Ellis Savoie, a ten-year captain with Chevron, testified that Joe Touchard, a Chevron engineer, fired him for refusing to run in heavy fog.
Captain Vernon Bumgartner testified that Chevron arranged to have his employment terminated when he refused to comply with a field foreman's request that he stand by an offshore drilling platform with his utility vessel during Hurricane Juan.
And Tom Popich, a boat owner who charters crew boats to oil companies in the Venice area, testified that, in the past, Chevron had asked him to replace boat captains who refused to run in the fog.
Section 909 permits recovery of punitive damages against a principal for the acts of an agent under the following conditions:
(a) the principal or a managerial agent authorized the doing and the manner of the act, or
(b) the agent was unfit and the principal or a managerial agent was reckless in employing or retaining him, or
(c) the agent was employed in a managerial capacity and was acting in the scope of employment, or
(d) the principal or a managerial agent of the principal ratified or approved the act.
See also Protectus Alpha Navigation Co. v.

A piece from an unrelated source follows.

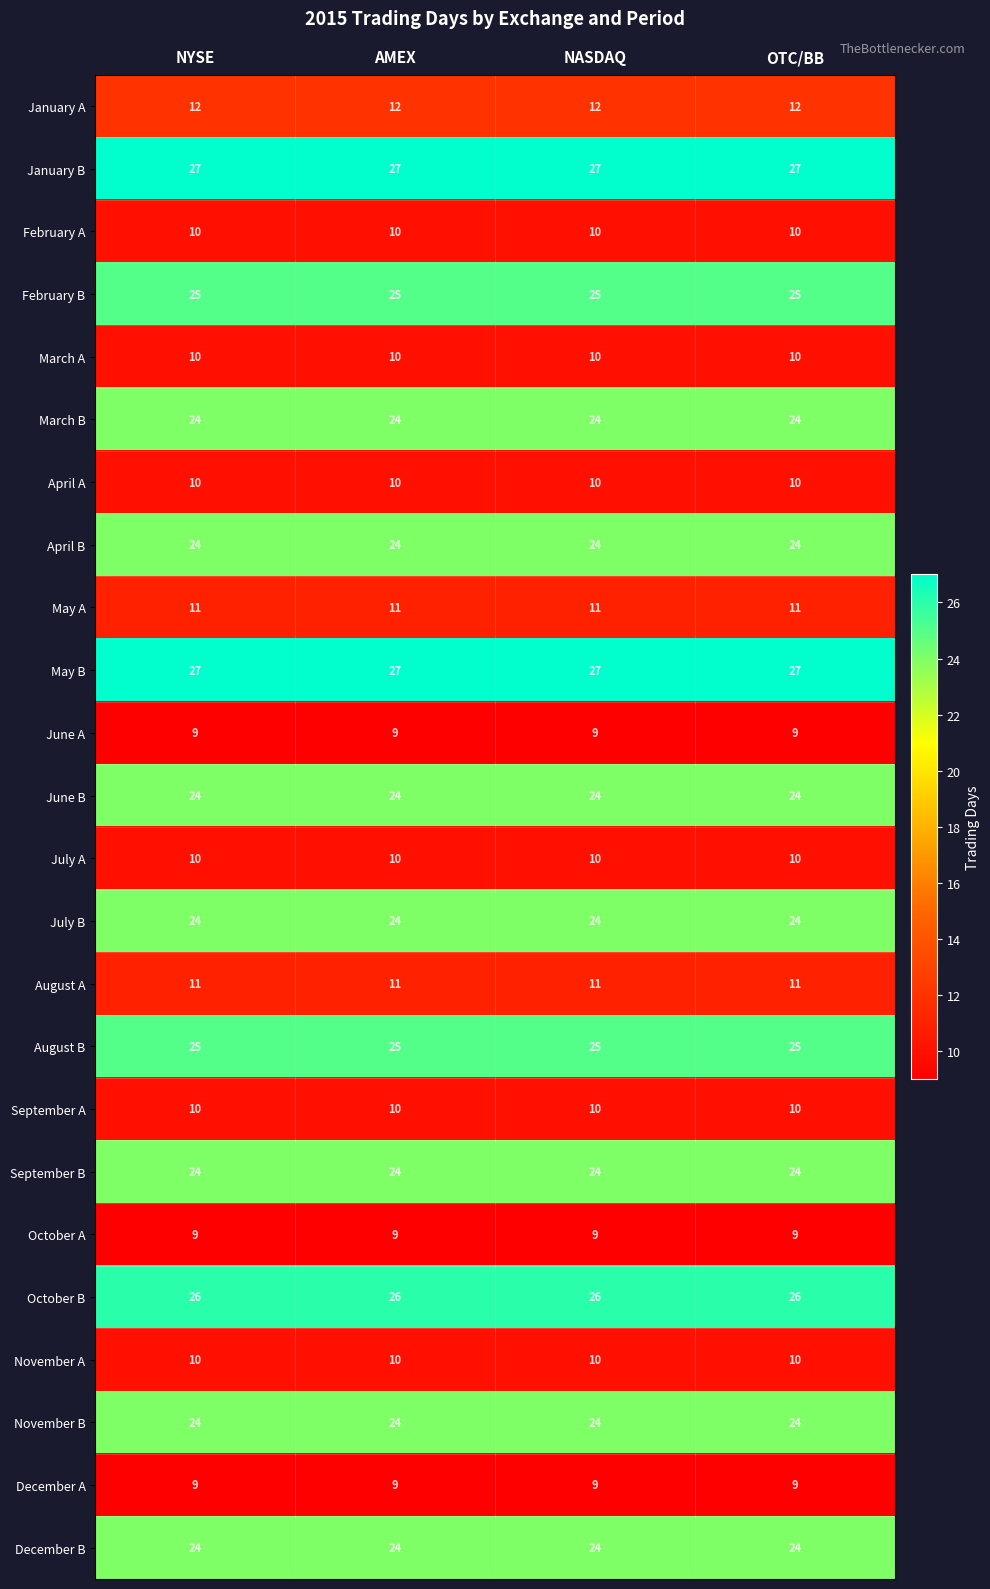

What is the total value across all series at AMEX?

419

North Pacific Grain Growers, 767 F.2d 1379 (9th Cir.1985).
For example, the plaintiffs' economist, Dr. McCoin, relied upon evidence of earnings of Shane Stockstill's successor to calculate Stockstill's future wage loss
Similarly, Chevron contends that hypothetical questions based on the assumption that Chevron field foremen forced vessel operators to run in the fog were improper. But the testimony of Captains Johnson, Collette, Savoie and Barrios, arguably support this fact.